→ Job 1: In the review of Five Spice Street, which Polish writer does the novel recall even more than Franz Kafka?
--- Begin Quoted text ---
It’s certainly true that the novel is far from naturalistic, although it paints a more concrete, less dreamlike realm than her other translated work so far (Dialogues in Paradise, Blue Light in the Sky and Other Stories, Old Floating Cloud: Two Novellas,and The Embroidered Shoes: Stories). But its atmosphere is still an uncanny one of occultism, portents, and metamorphoses. Characters’ eyes in particular are sites of magic—perhaps apt in a neighborhood consumed by voyeurism and rumor. “Flickering waves of light” are said to “radiate from Madam X’s eyes, turning people into grotesque shapes.” Meanwhile Old Woman Jin, a rival of Madam X, looks out of “two fluctuating red orbs, at once bulging out of her eye sockets, and all at once drawing back in.”
With her flair for supernatural-tinged farce, Can Xue is incessantly likened to Franz Kafka. But Five Spice Street even more recalls the output of another Eastern European modernist: the Polish short-story writer Bruno Schulz, whose fabulist tales of rural boyhood are cast in the same lush, earthy tones that resonate in Xue’s novel. Some of her anthropomorphic descriptions— “a puff of fog from a green meteor on the horizon startled the hill” — strike with Schulz’s dark beauty. And both writers’ power lies in their shaman-like ability to animate hyper-local superstitions and fears.
Schulz’s stories also took place against a significant historical backdrop—namely the collapse of the Austro-Hungarian Empire. And while themes of social decay are ever-present beneath his writing, they never overpower the specificity of his imaginative universe. Perhaps there’s a lesson in this for reading Can Xue—her political context shouldn’t be ignored, but neither should it get in the way of appreciating her work for what it is—world-class art." - Eli Epstein-Deutsch
"Who is Madam X? Madam X sells peanuts at the stand with the red-painted sign. Madam X is an occultist, a collector of mirrors and corrupter of neighborhood children. Madam X is a home wrecker. Madam X is a threat to communal harmony and morality. Madam X is a sexual deviant. Madam X is a virgin. Madam X is fifty years old. Madam X is twenty-two. Madam X is having an affair with Mr. Q. Madam X wishes to be famous. Madam X hopes to be forgotten. Madam X is the elected representative of the people of Five Spice Street. Madam X is the wave of the future.
--- End Quoted text ---
--- Begin Data extract ---
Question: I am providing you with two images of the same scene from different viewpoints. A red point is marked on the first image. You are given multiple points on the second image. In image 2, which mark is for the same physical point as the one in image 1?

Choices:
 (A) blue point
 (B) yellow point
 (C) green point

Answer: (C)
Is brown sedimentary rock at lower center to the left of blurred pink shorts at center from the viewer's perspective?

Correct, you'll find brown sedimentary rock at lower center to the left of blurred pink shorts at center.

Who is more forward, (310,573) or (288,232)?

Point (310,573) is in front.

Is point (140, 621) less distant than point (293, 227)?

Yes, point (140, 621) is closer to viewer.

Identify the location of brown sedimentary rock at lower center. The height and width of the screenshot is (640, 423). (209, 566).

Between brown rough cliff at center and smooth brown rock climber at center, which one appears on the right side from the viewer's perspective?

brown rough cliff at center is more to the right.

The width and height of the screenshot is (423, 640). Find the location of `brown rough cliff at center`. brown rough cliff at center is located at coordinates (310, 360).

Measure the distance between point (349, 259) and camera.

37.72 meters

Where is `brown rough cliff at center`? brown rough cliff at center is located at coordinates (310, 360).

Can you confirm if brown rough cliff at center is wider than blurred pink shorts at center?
--- End Data extract ---
--- Begin Data extract ---
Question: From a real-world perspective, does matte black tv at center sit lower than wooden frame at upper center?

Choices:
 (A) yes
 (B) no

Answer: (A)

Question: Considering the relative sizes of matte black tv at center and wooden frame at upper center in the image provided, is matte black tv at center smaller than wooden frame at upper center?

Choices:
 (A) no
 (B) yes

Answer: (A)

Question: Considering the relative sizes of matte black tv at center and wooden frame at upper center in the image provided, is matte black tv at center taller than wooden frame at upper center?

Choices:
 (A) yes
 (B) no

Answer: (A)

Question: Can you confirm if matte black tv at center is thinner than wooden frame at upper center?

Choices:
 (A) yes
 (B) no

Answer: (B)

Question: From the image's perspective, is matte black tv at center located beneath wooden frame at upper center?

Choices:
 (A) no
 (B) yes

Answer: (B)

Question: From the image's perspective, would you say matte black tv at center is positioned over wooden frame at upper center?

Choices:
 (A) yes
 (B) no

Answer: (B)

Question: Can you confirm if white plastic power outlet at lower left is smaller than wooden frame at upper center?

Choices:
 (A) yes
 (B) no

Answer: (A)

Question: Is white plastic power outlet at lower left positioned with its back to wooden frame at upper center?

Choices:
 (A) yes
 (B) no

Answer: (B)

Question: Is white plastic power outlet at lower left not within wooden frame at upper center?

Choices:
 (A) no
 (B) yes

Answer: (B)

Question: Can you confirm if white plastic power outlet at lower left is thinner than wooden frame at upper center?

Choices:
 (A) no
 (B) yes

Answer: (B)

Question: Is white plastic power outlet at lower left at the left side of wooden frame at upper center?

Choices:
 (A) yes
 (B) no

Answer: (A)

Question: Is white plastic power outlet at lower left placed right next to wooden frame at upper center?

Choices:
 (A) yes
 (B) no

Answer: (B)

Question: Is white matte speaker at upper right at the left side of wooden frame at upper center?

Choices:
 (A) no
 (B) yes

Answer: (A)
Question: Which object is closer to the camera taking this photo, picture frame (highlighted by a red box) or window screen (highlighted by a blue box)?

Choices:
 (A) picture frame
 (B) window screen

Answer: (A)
--- End Data extract ---
--- Begin Data extract ---
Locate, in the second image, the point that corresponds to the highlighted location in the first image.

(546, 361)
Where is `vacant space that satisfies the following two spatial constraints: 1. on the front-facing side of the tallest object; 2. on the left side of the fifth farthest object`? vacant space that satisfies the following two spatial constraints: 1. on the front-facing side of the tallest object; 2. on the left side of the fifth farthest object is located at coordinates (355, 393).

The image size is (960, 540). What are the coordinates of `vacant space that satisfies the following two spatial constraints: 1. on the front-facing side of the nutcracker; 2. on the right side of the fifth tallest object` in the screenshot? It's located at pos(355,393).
--- End Data extract ---
→ Job 2: Collect every line in the rows above that contains the word "constraints".

→ Right answer 1: Bruno Schulz

→ Right answer 2:
Where is `vacant space that satisfies the following two spatial constraints: 1. on the front-facing side of the tallest object; 2. on the left side of the fifth farthest object`? vacant space that satisfies the following two spatial constraints: 1. on the front-facing side of the tallest object; 2. on the left side of the fifth farthest object is located at coordinates (355, 393).
The image size is (960, 540). What are the coordinates of `vacant space that satisfies the following two spatial constraints: 1. on the front-facing side of the nutcracker; 2. on the right side of the fifth tallest object` in the screenshot? It's located at pos(355,393).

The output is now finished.